= Kenneth Downie =

British composer

Kenneth Downie is a composer of brass band music.

He was born in Glasgow in 1946 and educated at Greenock High School, the Royal Manchester College of Music and Durham University. He then became a specialist music teacher in schools before leaving his position as Head of Music at Poole Grammar School to go into the jewellery business in 1976.

==Music==
His published compositions, now numbering over 50, span a period of 30 years and are mainly for brass band or choir. Recent commissions include music for the Hampshire County Youth Band, City of Winchester Brass, International Staff Band of The Salvation Army and the Swiss and Norwegian National Brass Band Championships. In 1998 and 2000 his 'Purcell Variations' and 'Music for the Common Man' were chosen as section one regional test pieces for the National Brass Band Championships. 'Music for the Common Man' was also the test piece for the first section in the National Mineworkers' Contest in 2007

In April 1998 he was appointed to the post of Composer in Residence to the Yorkshire Building Society Band, and thus began a fruitful relationship involving concerts, broadcasts and recordings.

In November 1999 his contribution to Salvation Army music was recognised by the New York Staff Band when he was invited to be the guest at their annual Profile Night.

In July 2001 Kenneth was appointed as 'creative consultant' to the Salvation Army's Music Ministries department in London with special responsibility for the nurture of promising young composers.

In September 2001 a tribute CD from Brighouse and Rastrick Brass Band was released on the Egon label. Using music drawn from Salvation Army and contesting band repertoire, the CD is conducted by David Hirst and Stephen Cobb.

In June 2003 a choral work for mixed voices `Veni Emmanuel` was premiered by the International Staff Songsters of the Salvation Army at the Royal Albert Hall, London.

Kenneth Downie was selected to write the test piece for the Championship Section of the European Brass Band Championships, which was held in Glasgow in April 2004. The work is called St Magnus and is a set of variations on that tune. St Magnus was also selected in 2008 as the North American Brass Band Championships test piece.

In April 2006, a further tribute CD from The International Staff Band of The Salvation Army was released, this time on the SP&S label. The CD, called St Magnus, includes the first studio recording of that music which was the test piece for the Championship Section of the 2004 European Brass Band Championships.

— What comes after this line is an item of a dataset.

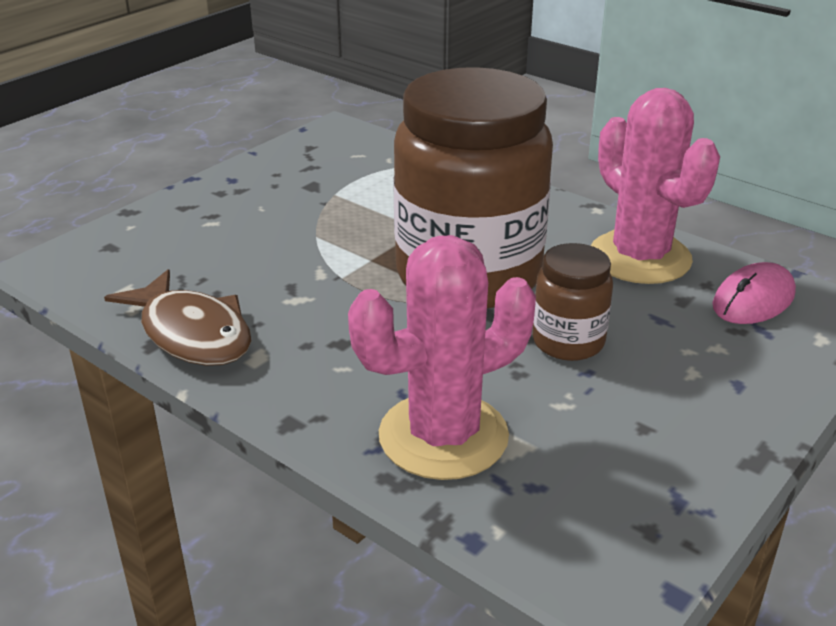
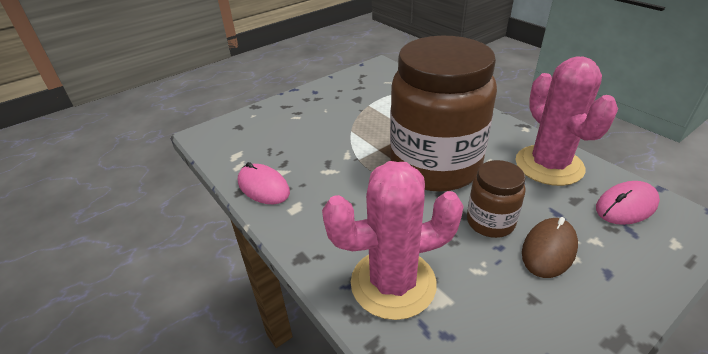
camera: 15 degrees right, 5 degrees up
(192, 333) = (263, 187): brown fish -> pink mouse
(656, 366) = (549, 250): none -> brown mouse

In May 2007, it was announced that Kenneth Downie had been commissioned and had written the test piece for the 2007 British Open Brass Band Championship. 'Visions of Gerontius' is based on the hymn tune Gerontius of John Bacchus Dykes.

He was commissioned to write a new piece for the Elite Section in the Swedish Brass Band Festival of 2008. The piece is called 'Swedish Festival Music' and was premiered at SBBF in November 2008. As he was the "guest of honour" at the festival, all the other sections used his works as well.

He lives in Devon with his wife Patricia, who is also a musician, teaching pianoforte and singing. They are both active lay-Salvationists.

Kantaramusik is his own publishing company which concerns itself only with his own compositions. Kantaramusik publications are distributed exclusively by Salvation Army Trading Company Limited through its trading brand World of Brass.